Animal Consciousness

Animal Consciousness

Animal Consciousness

Animal Consciousness

Synopsis

Any intelligent debate on the ethical treatment of animals hinges on understanding their mental processes. The idea that consciousness in animals is beyond comprehension is usually traced to the 17th-century philosopher Rene Descartes whose concept of animals as beast machines lacking consciousness influenced arguments for more than 200 years. But in reviewing Descartes' theory of mind, Daisie and Michael Radner demonstrate in Animal Consciousness that he did not hold the view so frequently attributed to him. In fact, they contend that Descartes distinguished two types of consciousness, which make it easier to discuss the conscious experiences of animals and to trace the debate into the post-Darwinian era.

Excerpt

In philosophy past and present, the prevailing attitude has been that any questions having to do with nonhuman animals are of decidedly secondary importance. Human nature poses one of the great problems of philosophy. By contrast, the problem of animal nature is a minor side issue, perhaps useful as an exercise in examining the limits of what it means to be human, but hardly worthy of extended treatment in its own right. Animals may be studied scientifically as part of the natural world, but their philosophical importance lies in what they lack. They are not just nonhuman, but less than human.

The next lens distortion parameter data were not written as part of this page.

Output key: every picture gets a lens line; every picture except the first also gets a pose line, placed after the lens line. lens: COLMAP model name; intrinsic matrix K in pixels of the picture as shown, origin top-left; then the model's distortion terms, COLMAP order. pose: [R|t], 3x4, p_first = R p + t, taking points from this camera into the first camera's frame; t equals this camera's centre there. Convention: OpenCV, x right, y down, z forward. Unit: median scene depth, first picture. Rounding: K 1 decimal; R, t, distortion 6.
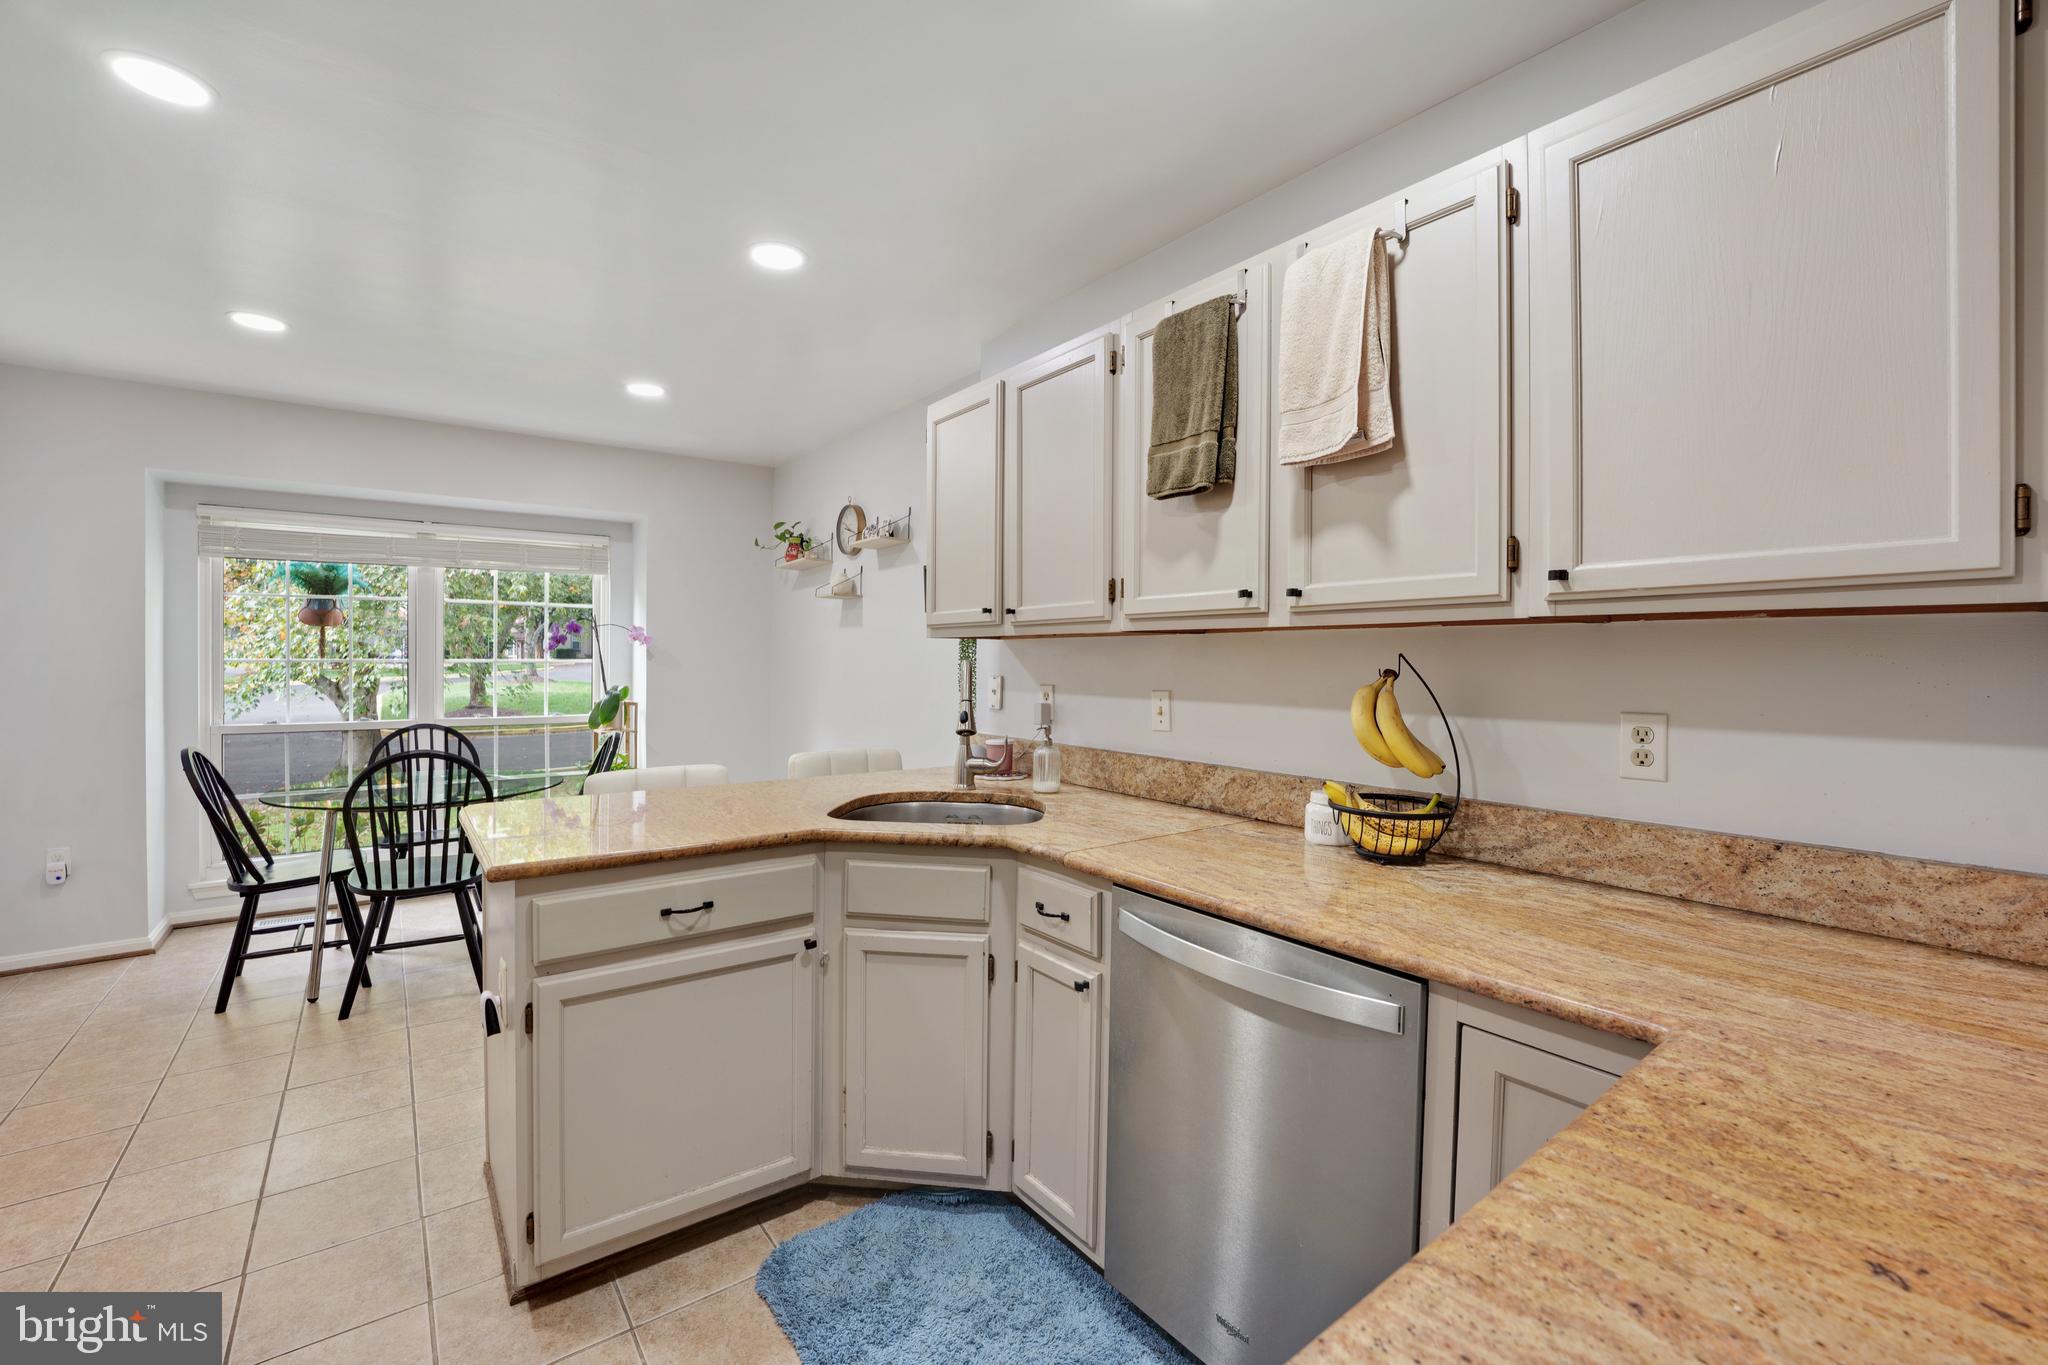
lens RADIAL K [[839.6, 0, 1020.4], [0, 839.6, 664.3], [0, 0, 1]] dist [-0.024316, 0.000025]
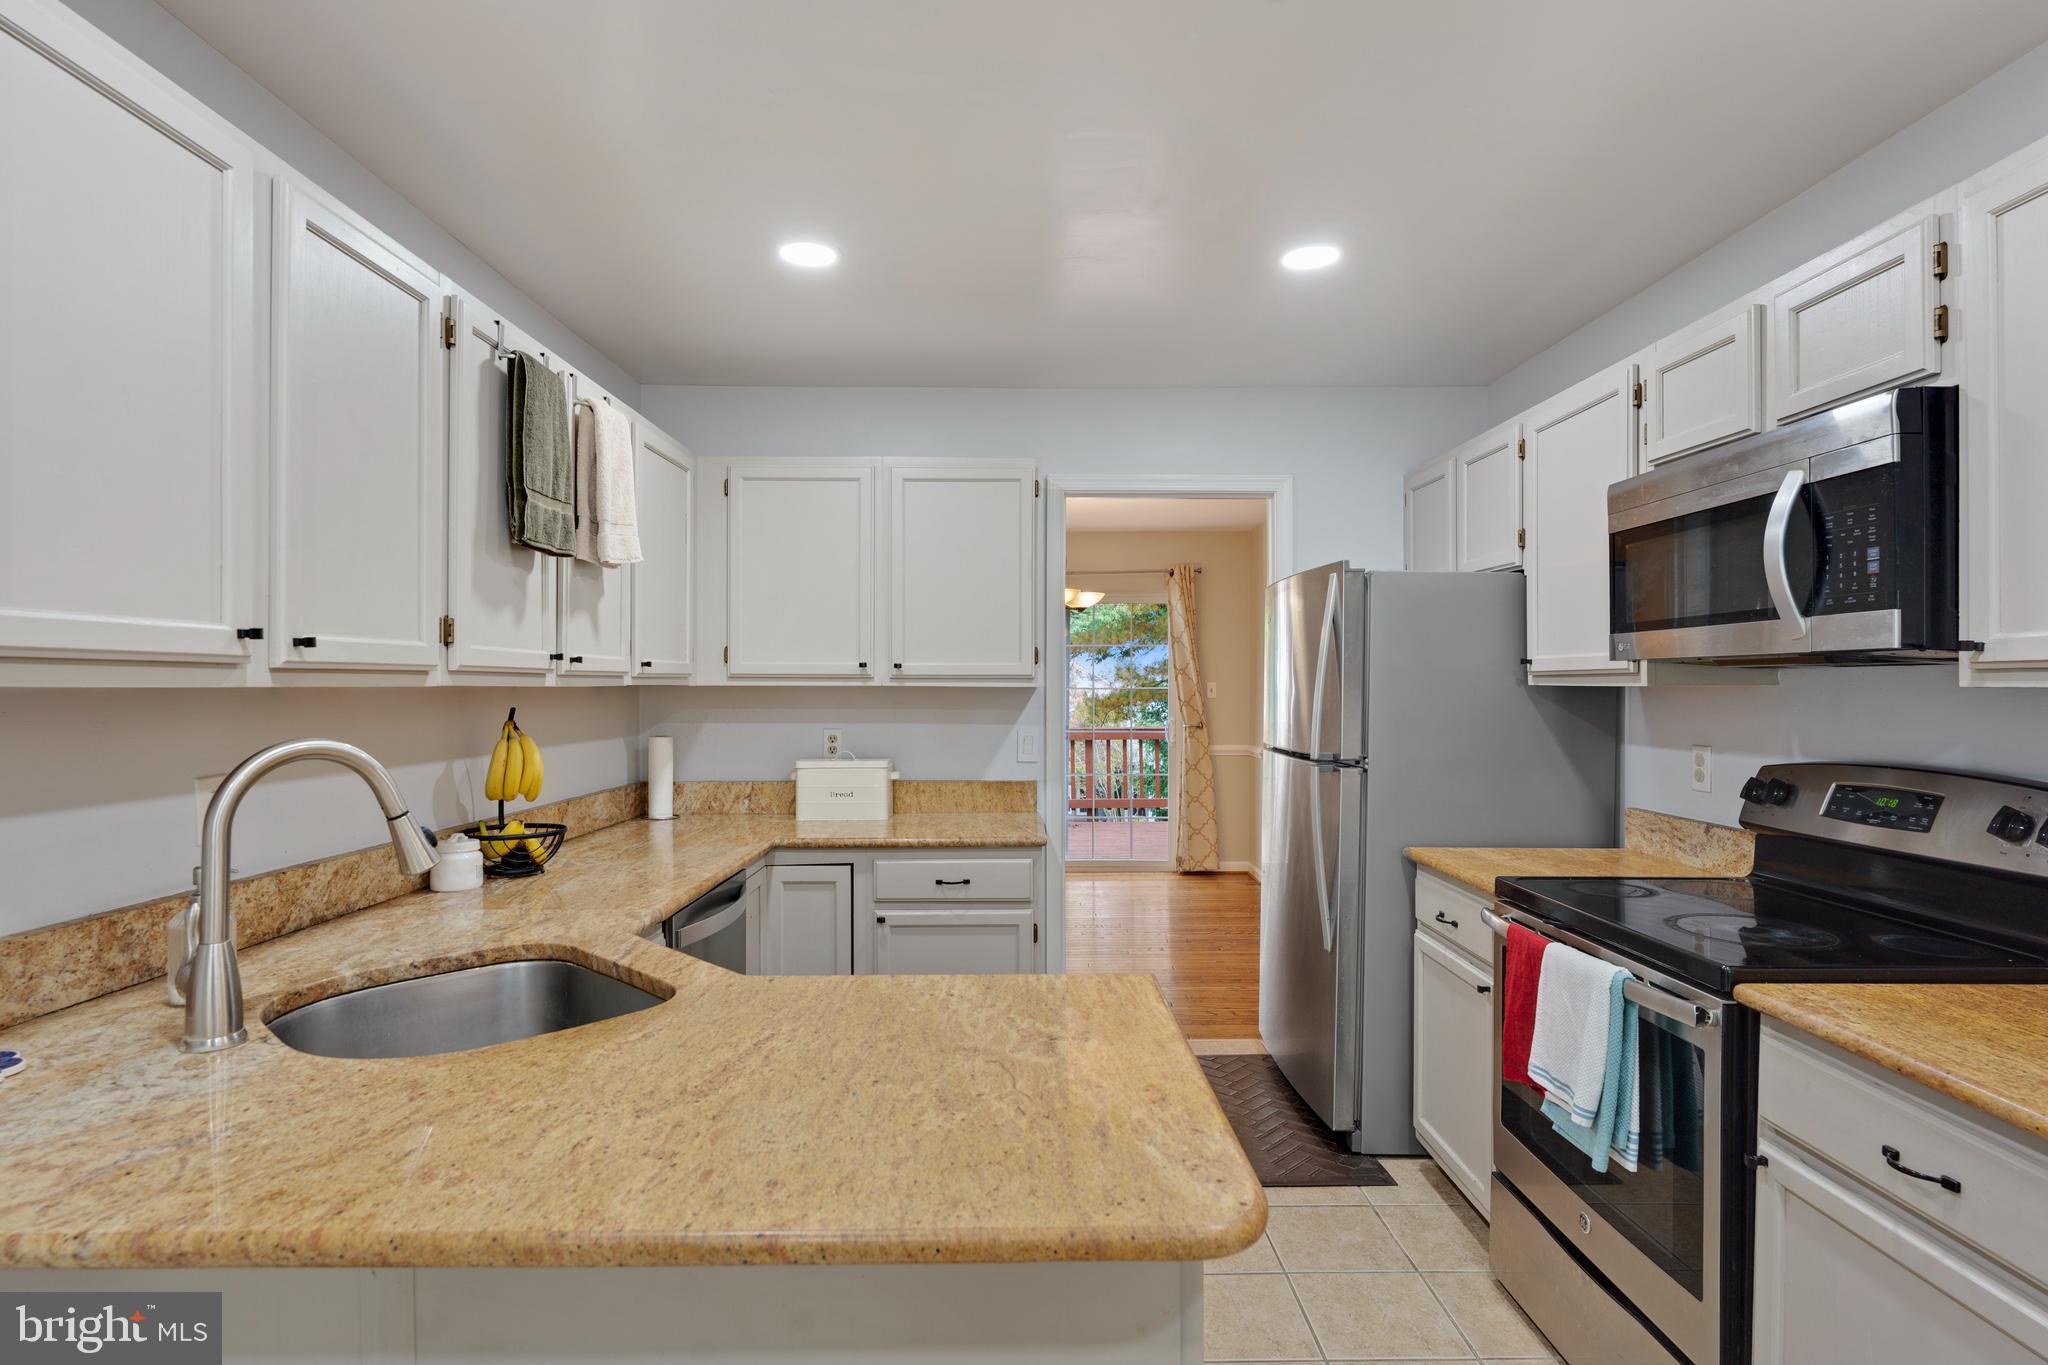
lens RADIAL K [[1029.7, 0, 1018.6], [0, 1029.7, 688.7], [0, 0, 1]] dist [-0.003268, -0.001272]
pose [[-0.798653, -0.007364, 0.601747, -0.893850], [-0.001069, 0.999941, 0.010818, -0.049262], [-0.601791, 0.007996, -0.798614, 1.478987]]
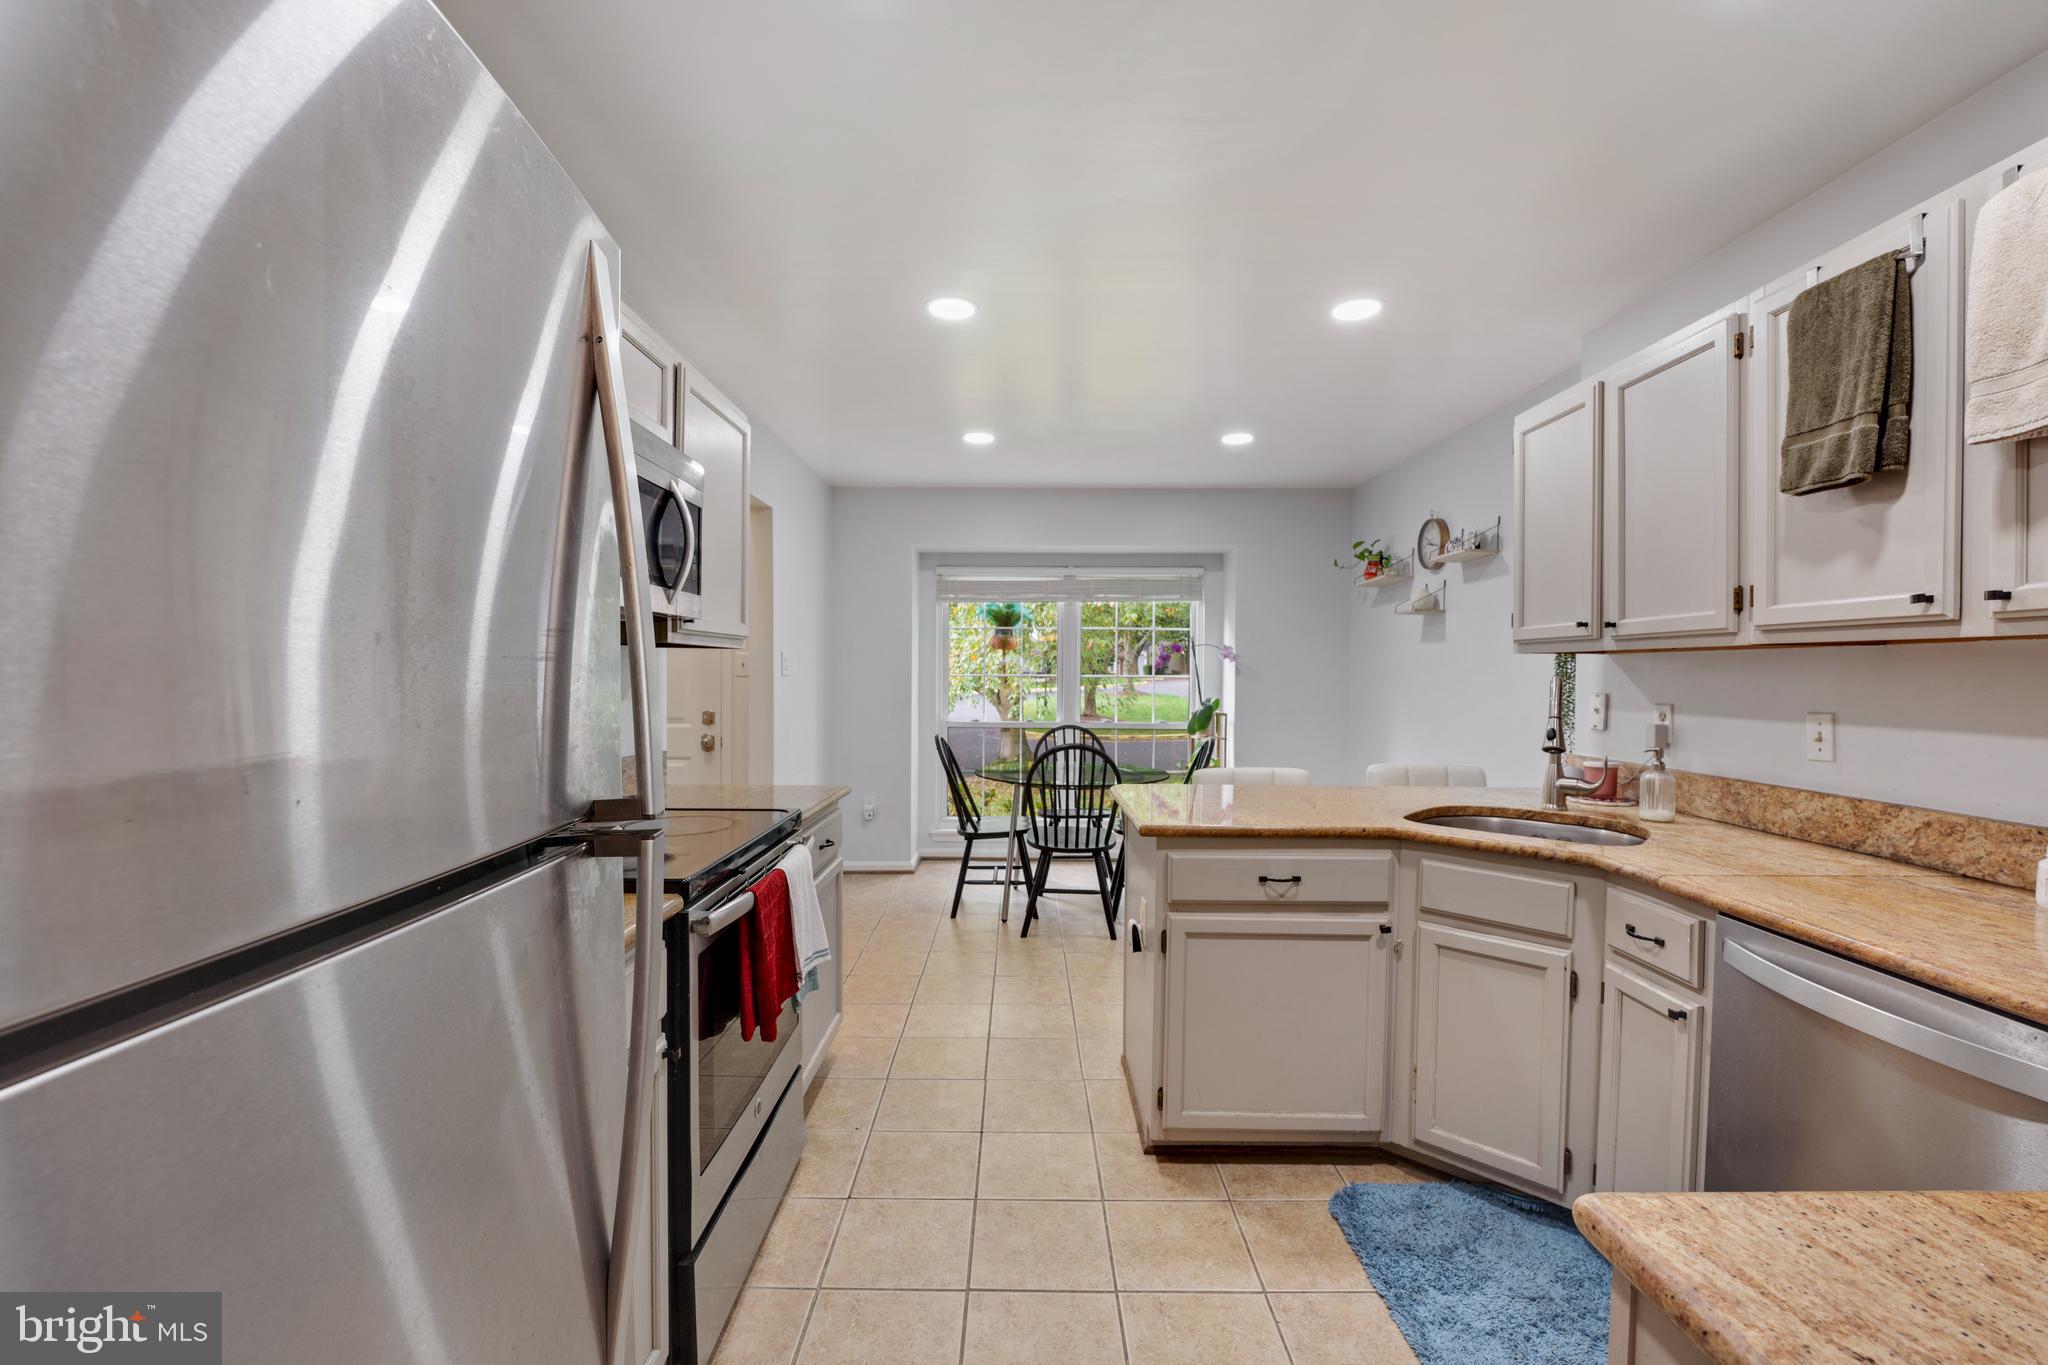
lens RADIAL K [[855.8, 0, 1018.5], [0, 855.8, 679.1], [0, 0, 1]] dist [-0.029700, 0.003815]
pose [[0.791148, 0.005241, -0.611602, 0.050890], [-0.006253, 0.999980, 0.000481, 0.001989], [0.611593, 0.003444, 0.791165, -0.189513]]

The time is long overdue for abandoning the anthropocentric approach to philosophy. Back in 1949 the Journal of Philosophy published an article entitled "The Messes Animals Make in Metaphysics." The author, B. A. G. Fuller, sketches some of the difficulties animals raise in various systems from the Stoics up to his own day. Animals have always threatened to make messes in philosophy. So long as animals are ignored, either as objects in the world or as perceivers, they will continue to make messes. As Fuller remarks at the end of his article, the animal issue illustrates "the treatment accorded by many a philosophy to inconvenient data, overlooked in the beginning, brazenly or with a blush, that turn up later to dispute and shock its pre-conceived notions. When the chickens come home to roost, it silently wrings their necks at the entrance to the coop, before they can get in and cackle" (Fuller 1949, 838).

Here we let the chickens cackle loud and clear. This book is about animals. We make no excuse that they are being studied in order to learn more about human nature. The zoocentric approach to philosophy is very fruitful. Certain issues in philosophy of science, philosophy of mind, even history of philosophy, take on new light when animals are given center stage.